Armenia -- President Serzh Sarkisian (L) greets Antoine Frérot, the chief executive officer of Veolia Water, Yerevan, 1 June, 2015
Armenia -- President Serzh Sarkisian (L) greets Antoine Frérot, the chief executive officer of Veolia Water, Yerevan, 1 June, 2015

A French-run company managing Yerevan’s water distribution network has abandoned attempts to slightly raise the price of its drinking water following a much sharper rise in energy tariffs that sparked angry protests in the Armenian capital.

Earlier this year, the Yerevan Jur operator asked Armenia’s Public Services Regulatory Commission (PSRC) to approve a 1.4 percent rise in the cost of water supplied to households. It cited consumer price inflation and a sizable depreciation late last year of the Armenian dram.

A PSRC spokeswoman, Mariam Stepanian, told RFE/RL’s Armenian service (Azatutyun.am) on Wednesday that the company withdrew the request two days ago. She said its director, Gor Grigorian, informed the regulators in a letter that the Yerevan Jur has increased the efficiency of its operations by significantly cutting back on the use of electricity in water distribution.

Therefore, Grigorian wrote, the company now thinks that the water tariff can remain unchanged at 170.3 drams (36 U.S. cents) per cubic meter.

“They also took into account the need to ease the burden on their consumers amid increases in the prices of public services,” Stepanian added in an apparent reference to the PSRC’s controversial decision on June 17 to raise the electricity prices by over 17 percent.

The decision prompted thousands of Armenians to take to the streets and demand its annulment.
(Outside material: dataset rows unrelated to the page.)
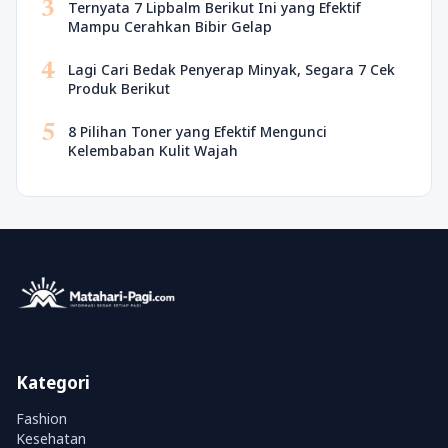
3
Ternyata 7 Lipbalm Berikut Ini yang Efektif
Mampu Cerahkan Bibir Gelap
4
Lagi Cari Bedak Penyerap Minyak, Segara 7 Cek
Produk Berikut
5
8 Pilihan Toner yang Efektif Mengunci
Kelembaban Kulit Wajah
Kategori
Fashion
Kesehatan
Scores of mostly protesters have been camped out on Yerevan’s Marshal Bagramian avenue for the past ten days. President Serzh Sarkisian failed to placate them with his weekend announcement that the Armenian government will subsidize the energy tariffs and thus ensure that they remain unchanged for households for now.

No To Plunder, an Armenian youth movement which launched the protests, linked Yerevan Jur’s decision with the ongoing campaign against the electricity price hike. “I’m sure that they would have made water more expensive had there been no processes going on in the city,” one of its leaders, Maxim Sargsian, told RFE/RL’s Armenian service (Azatutyun.am).
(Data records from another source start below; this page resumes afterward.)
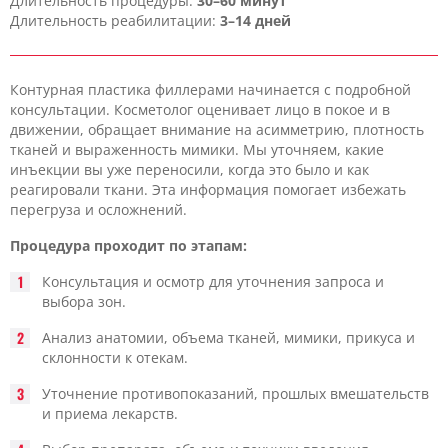
Длительность процедуры:
30–60 минут
Длительность реабилитации:
3–14 дней
Контурная пластика филлерами начинается с подробной
консультации. Косметолог оценивает лицо в покое и в
движении, обращает внимание на асимметрию, плотность
тканей и выраженность мимики. Мы уточняем, какие
инъекции вы уже переносили, когда это было и как
реагировали ткани. Эта информация помогает избежать
перегруза и осложнений.
Процедура проходит по этапам:
Консультация и осмотр для уточнения запроса и
выбора зон.
Анализ анатомии, объема тканей, мимики, прикуса и
склонности к отекам.
Уточнение противопоказаний, прошлых вмешательств
и приема лекарств.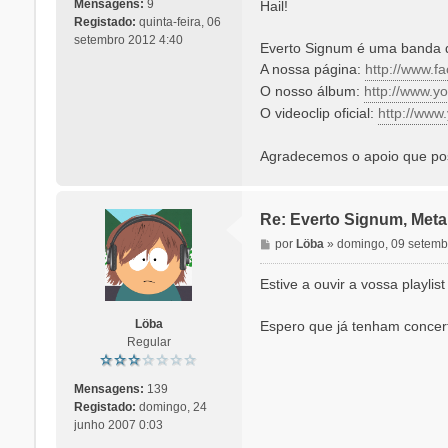
n
Mensagens:
9
Hail!
s
Registado:
quinta-feira, 06
a
setembro 2012 4:40
Everto Signum é uma banda 
g
A nossa página:
http://www.
e
O nosso álbum:
http://www.yo
m
O videoclip oficial:
http://ww
Agradecemos o apoio que po
Re: Everto Signum, Meta
M
por
Löba
»
domingo, 09 setemb
e
n
Estive a ouvir a vossa playli
s
a
Löba
Espero que já tenham concer
g
Regular
e
m
Mensagens:
139
Registado:
domingo, 24
junho 2007 0:03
Yerevan Jur is controlled by the French company Veolia Water in accordance with a 10-year management contract signed with the Armenian government in 2006. Veolia has since significantly improved water supplies in the city by upgrading its obsolete water distribution and sewerage networks, including with loans provided by the World Bank and the French government.

Veolia’s chief executive, Antoine Frerot, visited Armenia and met with President Serzh Sarkisian as recently as on June 1. According to Sarkisian’s office, Frerot said his company wants to not only continue managing water supplies in Yerevan but also extend its operations to other parts of Armenia.